Work request:
The response must consist of each line in the listing that has the word "Lena" in it.

Information provided:
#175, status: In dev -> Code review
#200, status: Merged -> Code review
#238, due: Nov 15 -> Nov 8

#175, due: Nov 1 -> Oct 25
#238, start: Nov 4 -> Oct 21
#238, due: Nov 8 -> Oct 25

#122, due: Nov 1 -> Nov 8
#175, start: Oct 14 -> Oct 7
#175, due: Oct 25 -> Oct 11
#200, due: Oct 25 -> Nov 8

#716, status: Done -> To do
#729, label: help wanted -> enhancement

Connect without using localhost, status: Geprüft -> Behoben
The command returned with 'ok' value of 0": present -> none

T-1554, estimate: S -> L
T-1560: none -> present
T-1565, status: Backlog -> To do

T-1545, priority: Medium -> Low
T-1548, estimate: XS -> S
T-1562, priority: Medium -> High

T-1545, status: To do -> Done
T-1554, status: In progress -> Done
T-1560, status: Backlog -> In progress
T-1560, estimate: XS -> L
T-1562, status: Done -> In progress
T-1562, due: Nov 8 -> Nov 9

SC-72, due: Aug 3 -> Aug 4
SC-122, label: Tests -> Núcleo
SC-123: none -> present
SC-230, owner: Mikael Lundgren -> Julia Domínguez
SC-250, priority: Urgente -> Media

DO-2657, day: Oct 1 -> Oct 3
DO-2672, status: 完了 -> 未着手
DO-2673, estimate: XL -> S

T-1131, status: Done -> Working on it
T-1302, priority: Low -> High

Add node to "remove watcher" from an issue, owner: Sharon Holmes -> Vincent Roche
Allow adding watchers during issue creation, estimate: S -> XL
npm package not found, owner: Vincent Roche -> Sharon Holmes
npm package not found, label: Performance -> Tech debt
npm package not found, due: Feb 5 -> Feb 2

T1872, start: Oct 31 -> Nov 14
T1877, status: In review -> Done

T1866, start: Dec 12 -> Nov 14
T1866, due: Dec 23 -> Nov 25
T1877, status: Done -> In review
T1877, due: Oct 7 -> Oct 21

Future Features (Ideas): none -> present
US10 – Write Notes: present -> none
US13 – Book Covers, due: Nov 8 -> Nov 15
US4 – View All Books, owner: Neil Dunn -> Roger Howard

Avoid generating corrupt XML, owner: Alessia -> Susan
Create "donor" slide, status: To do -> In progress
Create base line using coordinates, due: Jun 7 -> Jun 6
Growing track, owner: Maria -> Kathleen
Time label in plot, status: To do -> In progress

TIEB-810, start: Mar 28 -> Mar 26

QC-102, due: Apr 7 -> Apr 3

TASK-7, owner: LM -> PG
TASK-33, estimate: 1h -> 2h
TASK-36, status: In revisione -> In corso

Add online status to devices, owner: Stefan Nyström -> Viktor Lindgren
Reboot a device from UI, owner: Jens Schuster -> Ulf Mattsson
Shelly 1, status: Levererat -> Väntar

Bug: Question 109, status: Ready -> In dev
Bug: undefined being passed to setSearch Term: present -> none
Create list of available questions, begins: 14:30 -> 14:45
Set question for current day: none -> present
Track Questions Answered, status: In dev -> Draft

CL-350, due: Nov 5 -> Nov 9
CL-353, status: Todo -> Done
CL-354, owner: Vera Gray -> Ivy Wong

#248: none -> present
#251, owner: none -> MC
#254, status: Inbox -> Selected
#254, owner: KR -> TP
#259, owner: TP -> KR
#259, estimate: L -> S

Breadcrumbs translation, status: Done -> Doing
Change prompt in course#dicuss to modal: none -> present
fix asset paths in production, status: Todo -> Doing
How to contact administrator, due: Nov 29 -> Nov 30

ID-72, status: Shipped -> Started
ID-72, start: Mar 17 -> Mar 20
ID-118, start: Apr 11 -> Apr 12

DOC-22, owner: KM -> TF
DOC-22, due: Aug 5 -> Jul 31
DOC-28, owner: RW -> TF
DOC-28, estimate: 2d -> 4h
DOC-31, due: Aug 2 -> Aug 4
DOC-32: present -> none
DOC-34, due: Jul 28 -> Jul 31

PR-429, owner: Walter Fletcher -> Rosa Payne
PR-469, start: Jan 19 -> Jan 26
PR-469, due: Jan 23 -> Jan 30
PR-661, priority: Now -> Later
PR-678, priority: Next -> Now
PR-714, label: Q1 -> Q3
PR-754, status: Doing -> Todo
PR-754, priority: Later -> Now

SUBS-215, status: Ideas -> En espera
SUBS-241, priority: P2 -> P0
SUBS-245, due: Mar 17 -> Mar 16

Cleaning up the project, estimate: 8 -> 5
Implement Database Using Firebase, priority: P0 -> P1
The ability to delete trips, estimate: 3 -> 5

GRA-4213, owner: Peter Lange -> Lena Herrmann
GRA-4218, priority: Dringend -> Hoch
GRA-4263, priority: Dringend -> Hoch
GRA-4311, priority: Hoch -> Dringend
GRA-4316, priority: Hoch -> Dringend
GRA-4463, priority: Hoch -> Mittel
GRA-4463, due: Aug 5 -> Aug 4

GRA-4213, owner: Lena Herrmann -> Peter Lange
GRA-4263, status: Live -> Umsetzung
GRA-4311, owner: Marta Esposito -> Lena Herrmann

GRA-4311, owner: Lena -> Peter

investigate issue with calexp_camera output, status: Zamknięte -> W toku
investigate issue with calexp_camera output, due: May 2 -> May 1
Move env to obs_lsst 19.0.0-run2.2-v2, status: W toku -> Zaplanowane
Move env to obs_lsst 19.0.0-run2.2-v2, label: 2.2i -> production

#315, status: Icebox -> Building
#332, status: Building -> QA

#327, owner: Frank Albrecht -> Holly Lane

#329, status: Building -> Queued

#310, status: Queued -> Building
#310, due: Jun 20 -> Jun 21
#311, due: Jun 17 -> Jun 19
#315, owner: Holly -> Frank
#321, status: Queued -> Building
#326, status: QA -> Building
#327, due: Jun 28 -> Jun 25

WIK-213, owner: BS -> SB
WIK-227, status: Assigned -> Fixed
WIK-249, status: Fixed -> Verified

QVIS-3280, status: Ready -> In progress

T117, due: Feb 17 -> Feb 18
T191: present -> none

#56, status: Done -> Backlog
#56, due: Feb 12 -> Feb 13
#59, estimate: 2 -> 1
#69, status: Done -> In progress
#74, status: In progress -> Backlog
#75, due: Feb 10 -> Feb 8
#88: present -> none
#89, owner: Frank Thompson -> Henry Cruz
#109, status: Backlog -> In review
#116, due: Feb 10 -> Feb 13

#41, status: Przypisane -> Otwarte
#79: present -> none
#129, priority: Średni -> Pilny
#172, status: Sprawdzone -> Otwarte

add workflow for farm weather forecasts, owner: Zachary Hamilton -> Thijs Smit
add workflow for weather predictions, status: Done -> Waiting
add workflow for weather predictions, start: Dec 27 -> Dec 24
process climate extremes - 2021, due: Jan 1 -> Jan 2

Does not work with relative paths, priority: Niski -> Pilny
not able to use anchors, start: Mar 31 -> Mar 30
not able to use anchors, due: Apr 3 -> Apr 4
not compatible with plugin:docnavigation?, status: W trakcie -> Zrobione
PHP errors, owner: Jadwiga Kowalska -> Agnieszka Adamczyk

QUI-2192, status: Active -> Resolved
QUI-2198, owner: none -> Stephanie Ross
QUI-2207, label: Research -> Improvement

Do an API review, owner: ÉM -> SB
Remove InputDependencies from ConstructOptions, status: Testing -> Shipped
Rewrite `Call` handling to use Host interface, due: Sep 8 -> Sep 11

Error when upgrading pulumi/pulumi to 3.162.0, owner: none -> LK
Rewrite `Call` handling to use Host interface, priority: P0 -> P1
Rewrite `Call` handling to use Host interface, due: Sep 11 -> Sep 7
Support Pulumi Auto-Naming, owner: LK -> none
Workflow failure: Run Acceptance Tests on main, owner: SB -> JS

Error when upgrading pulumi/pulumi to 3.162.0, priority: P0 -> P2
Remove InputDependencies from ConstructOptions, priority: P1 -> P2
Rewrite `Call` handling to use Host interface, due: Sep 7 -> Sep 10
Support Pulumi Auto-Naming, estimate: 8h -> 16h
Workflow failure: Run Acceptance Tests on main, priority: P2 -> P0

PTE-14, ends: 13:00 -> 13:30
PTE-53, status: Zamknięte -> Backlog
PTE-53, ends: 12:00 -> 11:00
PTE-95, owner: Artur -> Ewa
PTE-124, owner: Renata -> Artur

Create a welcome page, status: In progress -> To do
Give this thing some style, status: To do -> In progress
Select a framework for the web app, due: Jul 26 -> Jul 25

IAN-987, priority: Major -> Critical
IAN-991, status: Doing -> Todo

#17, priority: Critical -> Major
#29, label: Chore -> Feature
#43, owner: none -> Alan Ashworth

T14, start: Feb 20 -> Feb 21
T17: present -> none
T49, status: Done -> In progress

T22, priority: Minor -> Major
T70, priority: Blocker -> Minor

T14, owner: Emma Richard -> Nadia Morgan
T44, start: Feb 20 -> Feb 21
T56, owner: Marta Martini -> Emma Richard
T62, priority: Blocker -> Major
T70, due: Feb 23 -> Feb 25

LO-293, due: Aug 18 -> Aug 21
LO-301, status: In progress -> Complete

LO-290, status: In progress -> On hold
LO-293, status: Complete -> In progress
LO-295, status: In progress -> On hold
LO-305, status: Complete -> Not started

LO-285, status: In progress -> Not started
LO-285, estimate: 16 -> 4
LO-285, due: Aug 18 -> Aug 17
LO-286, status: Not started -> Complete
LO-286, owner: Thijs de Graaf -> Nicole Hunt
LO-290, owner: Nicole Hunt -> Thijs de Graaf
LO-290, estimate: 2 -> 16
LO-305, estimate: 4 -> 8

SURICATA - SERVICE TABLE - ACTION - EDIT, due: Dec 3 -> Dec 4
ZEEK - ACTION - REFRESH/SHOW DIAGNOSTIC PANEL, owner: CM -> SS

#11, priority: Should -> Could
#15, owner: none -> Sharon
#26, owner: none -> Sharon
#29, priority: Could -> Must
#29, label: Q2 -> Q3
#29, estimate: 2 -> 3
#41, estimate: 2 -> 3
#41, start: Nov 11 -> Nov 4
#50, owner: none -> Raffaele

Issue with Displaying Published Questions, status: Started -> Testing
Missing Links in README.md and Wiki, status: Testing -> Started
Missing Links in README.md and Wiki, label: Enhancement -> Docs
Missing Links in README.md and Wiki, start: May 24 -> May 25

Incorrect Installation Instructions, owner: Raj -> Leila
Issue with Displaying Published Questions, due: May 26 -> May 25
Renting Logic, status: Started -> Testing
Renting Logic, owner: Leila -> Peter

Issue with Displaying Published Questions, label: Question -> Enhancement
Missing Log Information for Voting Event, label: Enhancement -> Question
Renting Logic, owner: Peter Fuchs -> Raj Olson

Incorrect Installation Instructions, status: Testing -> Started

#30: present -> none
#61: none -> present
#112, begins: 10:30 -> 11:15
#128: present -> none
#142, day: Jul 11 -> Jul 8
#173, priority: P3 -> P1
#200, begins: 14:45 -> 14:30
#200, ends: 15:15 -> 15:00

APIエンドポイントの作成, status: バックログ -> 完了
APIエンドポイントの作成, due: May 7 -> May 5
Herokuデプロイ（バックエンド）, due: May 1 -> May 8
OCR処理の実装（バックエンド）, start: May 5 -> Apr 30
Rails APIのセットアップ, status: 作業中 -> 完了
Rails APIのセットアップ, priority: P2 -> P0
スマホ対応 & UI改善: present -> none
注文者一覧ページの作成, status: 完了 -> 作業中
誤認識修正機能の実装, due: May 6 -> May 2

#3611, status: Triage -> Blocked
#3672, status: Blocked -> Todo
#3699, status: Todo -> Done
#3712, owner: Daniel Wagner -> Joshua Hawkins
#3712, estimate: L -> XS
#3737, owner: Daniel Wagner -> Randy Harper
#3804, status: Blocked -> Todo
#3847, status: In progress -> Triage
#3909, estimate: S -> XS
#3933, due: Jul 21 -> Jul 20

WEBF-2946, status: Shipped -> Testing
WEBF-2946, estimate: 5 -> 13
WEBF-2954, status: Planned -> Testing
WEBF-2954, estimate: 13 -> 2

Finished exercise:
GRA-4213, owner: Peter Lange -> Lena Herrmann
GRA-4213, owner: Lena Herrmann -> Peter Lange
GRA-4311, owner: Marta Esposito -> Lena Herrmann
GRA-4311, owner: Lena -> Peter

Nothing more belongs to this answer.